In order to measure robustness for the whole network (i.e. not only pointwise), the authors introduce the adversarial frequency:

$\psi(f,\epsilon) = p_{x\sim D}(\rho(f,x) \leq \epsilon)$.

This measure measures how often $f$ failes to be robust in the sense of $(x,\epsilon)$-robustness. The network is more robust when it has low adversarial frequency. Additionally, they introduce adversarial severity:

$\mu(f,\epsilon) = \mathbb{E}_{x\sim D}[\rho(f,x) | \rho(f,x) \leq \epsilon]$

which measures how severly $f$ fails to be robust (if it fails to be robust for a sample $x$).

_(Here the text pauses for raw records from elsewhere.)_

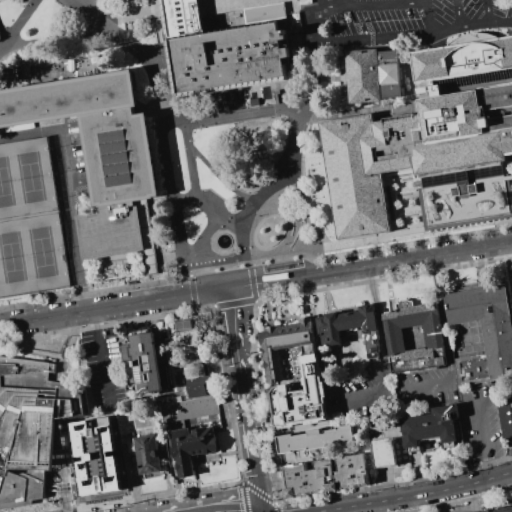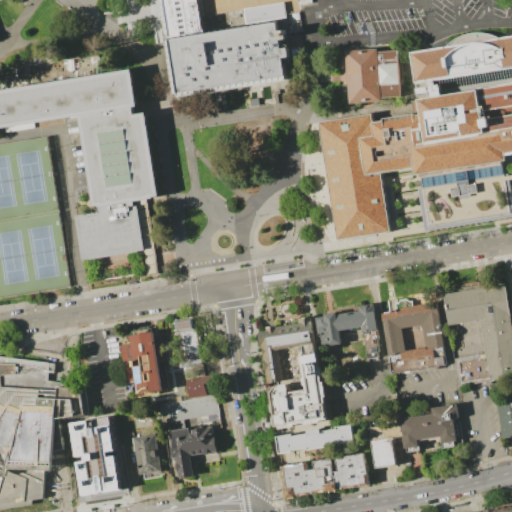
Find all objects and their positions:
road: (275, 1)
road: (346, 2)
road: (363, 3)
road: (462, 3)
road: (315, 4)
road: (219, 6)
road: (159, 10)
road: (242, 10)
road: (139, 13)
road: (430, 16)
road: (110, 18)
parking lot: (405, 20)
road: (156, 21)
road: (500, 25)
road: (19, 27)
road: (460, 29)
road: (2, 36)
road: (373, 37)
road: (302, 39)
road: (62, 41)
road: (153, 44)
building: (212, 44)
building: (221, 47)
road: (311, 56)
building: (373, 73)
building: (372, 75)
road: (309, 113)
road: (232, 115)
road: (161, 119)
building: (423, 129)
building: (424, 131)
building: (97, 151)
road: (307, 156)
road: (192, 160)
road: (223, 177)
park: (30, 179)
road: (248, 184)
park: (6, 185)
road: (276, 185)
road: (68, 193)
road: (328, 196)
road: (161, 201)
building: (443, 202)
road: (144, 204)
road: (213, 205)
road: (309, 218)
park: (28, 220)
building: (29, 220)
parking lot: (31, 221)
road: (146, 230)
building: (146, 235)
road: (203, 239)
fountain: (224, 241)
road: (347, 252)
park: (42, 254)
road: (168, 257)
park: (12, 259)
road: (248, 262)
road: (372, 264)
road: (189, 272)
road: (370, 272)
road: (383, 278)
road: (251, 282)
road: (93, 292)
road: (192, 292)
road: (233, 303)
road: (116, 306)
road: (106, 324)
building: (183, 324)
building: (350, 327)
building: (350, 328)
building: (482, 332)
building: (484, 333)
building: (411, 336)
building: (415, 337)
building: (188, 340)
road: (445, 340)
building: (281, 342)
building: (187, 344)
road: (102, 356)
road: (383, 358)
building: (146, 362)
building: (145, 363)
parking lot: (104, 370)
building: (293, 374)
building: (204, 387)
road: (226, 394)
building: (303, 396)
road: (245, 400)
building: (505, 415)
building: (505, 416)
building: (192, 423)
building: (30, 426)
building: (31, 426)
building: (431, 426)
building: (416, 435)
building: (314, 439)
building: (315, 439)
road: (483, 441)
building: (192, 446)
building: (97, 452)
building: (385, 452)
building: (95, 455)
building: (148, 456)
building: (148, 456)
building: (324, 475)
building: (324, 475)
road: (250, 487)
road: (243, 496)
road: (146, 497)
road: (388, 497)
building: (499, 509)
building: (500, 509)
road: (230, 510)
road: (206, 511)
traffic signals: (263, 512)
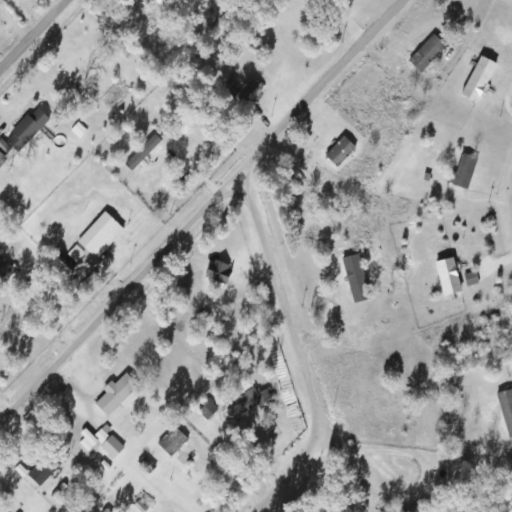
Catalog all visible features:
building: (429, 35)
road: (41, 43)
building: (489, 70)
building: (248, 88)
building: (377, 103)
building: (338, 152)
building: (461, 171)
road: (209, 219)
building: (99, 235)
building: (5, 272)
building: (218, 272)
building: (354, 279)
road: (302, 355)
building: (117, 395)
building: (505, 407)
building: (171, 440)
building: (109, 445)
building: (47, 467)
building: (105, 511)
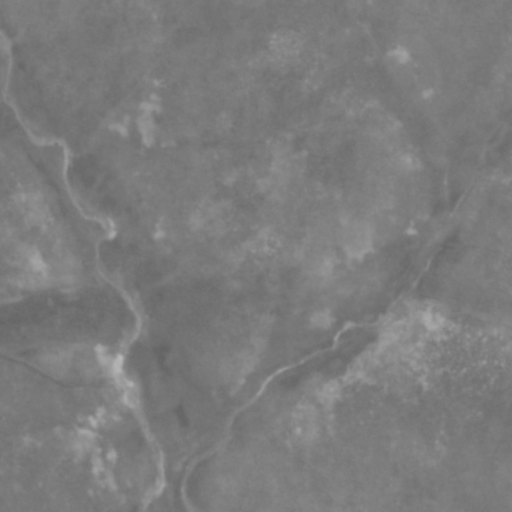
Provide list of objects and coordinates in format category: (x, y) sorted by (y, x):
road: (255, 274)
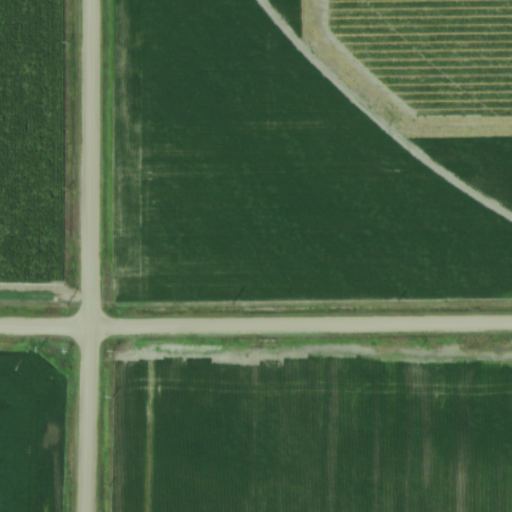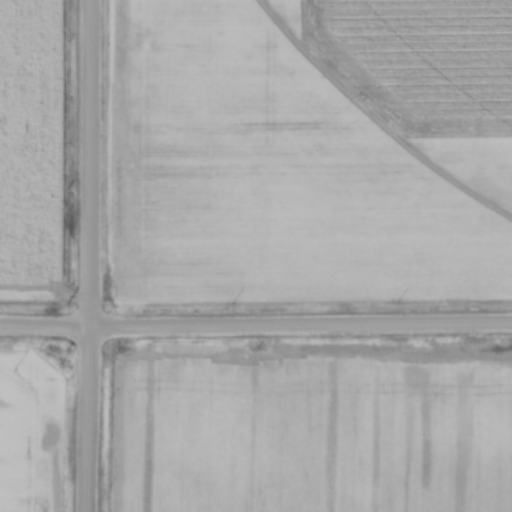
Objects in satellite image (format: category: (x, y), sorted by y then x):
road: (82, 165)
road: (297, 327)
road: (41, 328)
road: (80, 421)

Both above measures can be approximated by counting given that the robustness $\rho(f, x)$ is known for all samples $x$ in a separate test set. And this is the problem of the proposed measures: in order to approximate $\rho(f, x)$, the authors propose an optimization-based approach assuming that the neural network is piece-wise linear. This assumption is not necessarily unrealistic, dot products, convolutions, $\text{ReLU}$ activations and max pooling are all piece-wise linear. Even batch normalization is piece-wise linear at test time. The problem, however, is that th enetwork needs to be encoded in terms of linear programs, which I believe is cumbersome for real-world networks.